Jednak Get A-Head nie jest osamotniona – w Wielkiej Brytanii działa wiele organizacji charytatywnych poświęcających się dobru pacjentów chorych na raka, od zwiększania świadomości po oferowanie praktycznego i emocjonalnego wsparcia.

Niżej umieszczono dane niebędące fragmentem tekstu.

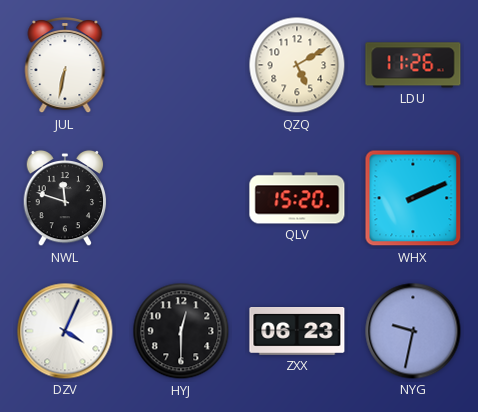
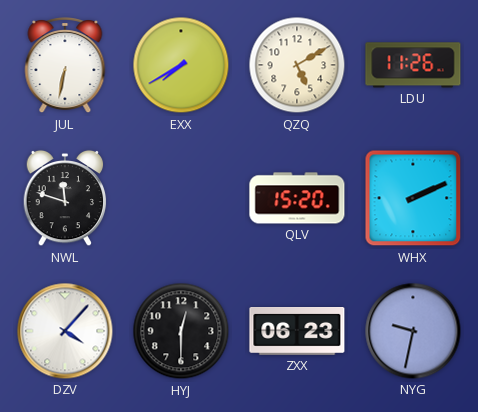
EXX: none -> 7:40
DZV: 4:04 -> 4:07
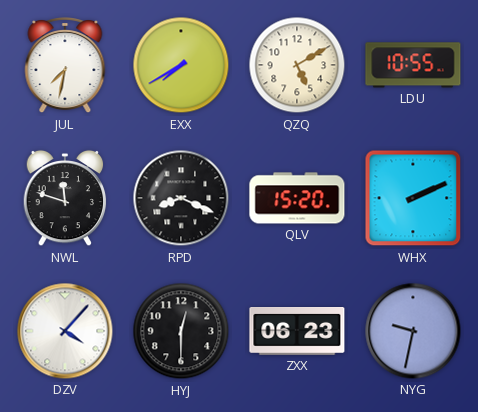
JUL: 6:32 -> 7:32
LDU: 11:26 -> 10:55
RPD: none -> 8:19
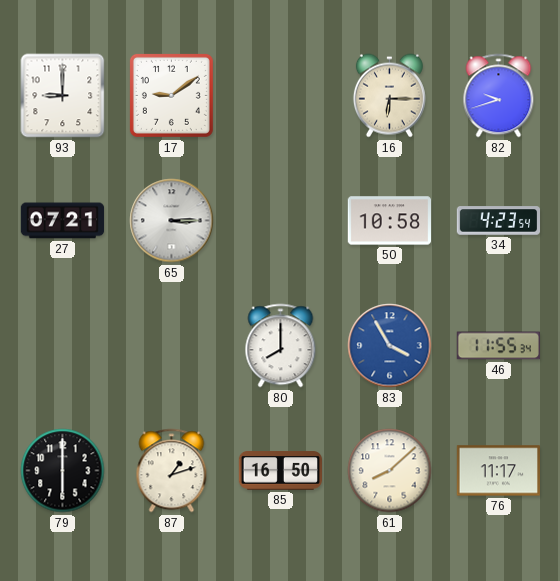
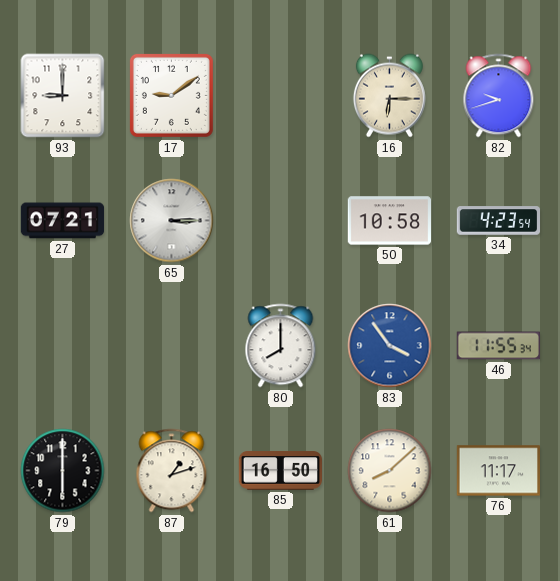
83: 3:55 -> 3:54
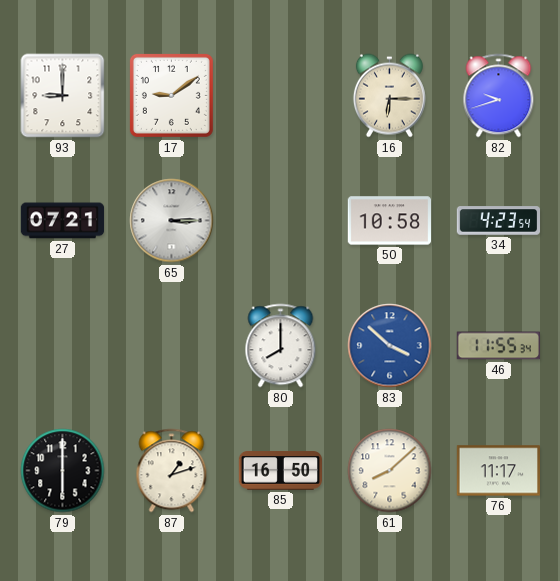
83: 3:54 -> 3:52
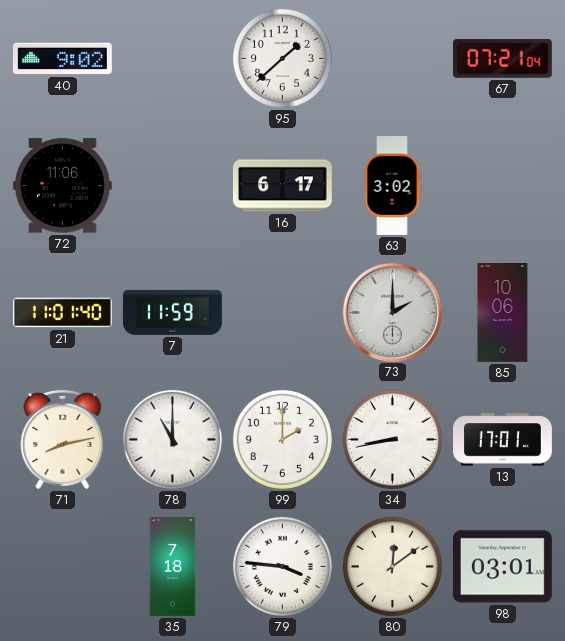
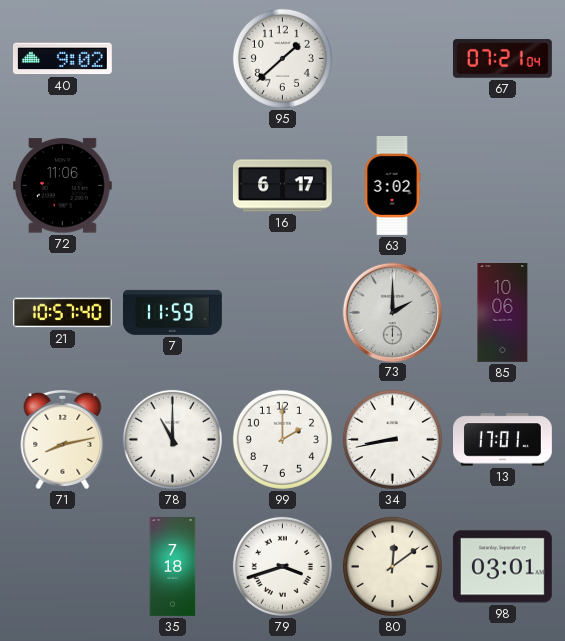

Brakuje bardziej zintegrowanego podejścia. Wprowadzenie dedykowanych, holistycznych ocen w całym NHS mogłoby zapewnić każdemu pacjentowi onkologicznemu dostęp do odpowiedniego wsparcia we właściwym czasie, zapewniając wszystkim płynniejszą i bardziej empatyczną drogę.
Dziś powoli odbudowuję swoje życie. Zacząłem wracać do pracy, gdzie robię wszystko krok po kroku, i cieszę się świętami z rodziną. Ale wciąż są chwile – zwłaszcza gdy myślę o tym doświadczeniu – które przypominają mi, jak ważne jest wsparcie emocjonalne.
Choć jestem dumna z tego, jak wytrwałam w walce z rakiem, miałam wsparcie rodziny. Wielu innych nie ma tyle szczęścia i nikt nie powinien stawiać czoła tym wyzwaniom bez profesjonalnej pomocy.
Kampania Daily Express jest kluczowa, ponieważ rzuca światło na luki w opiece onkologicznej. Zbyt długo zdrowie emocjonalne i psychiczne było traktowane jako drugorzędne w stosunku do powrotu do zdrowia fizycznego. Jednak dla pacjentów te elementy są ze sobą ściśle powiązane, a zajęcie się jednym bez drugiego to tylko połowa sukcesu.
Holistyczna ocena potrzeb, odzwierciedlająca osobę stojącą za diagnozą, powinna być standardowym elementem opieki dla każdego. Przeżycie raka to nie tylko pokonanie choroby – to zapewnienie pacjentom narzędzi do uzdrowienia, zarówno wewnętrznego, jak i zewnętrznego.
Zbliża się Światowy Dzień Walki z Rakiem Głowy i Szyi (27 lipca), a to najlepszy moment, aby przyłączyć się do kampanii Daily Express i podpisać powyższą petycję.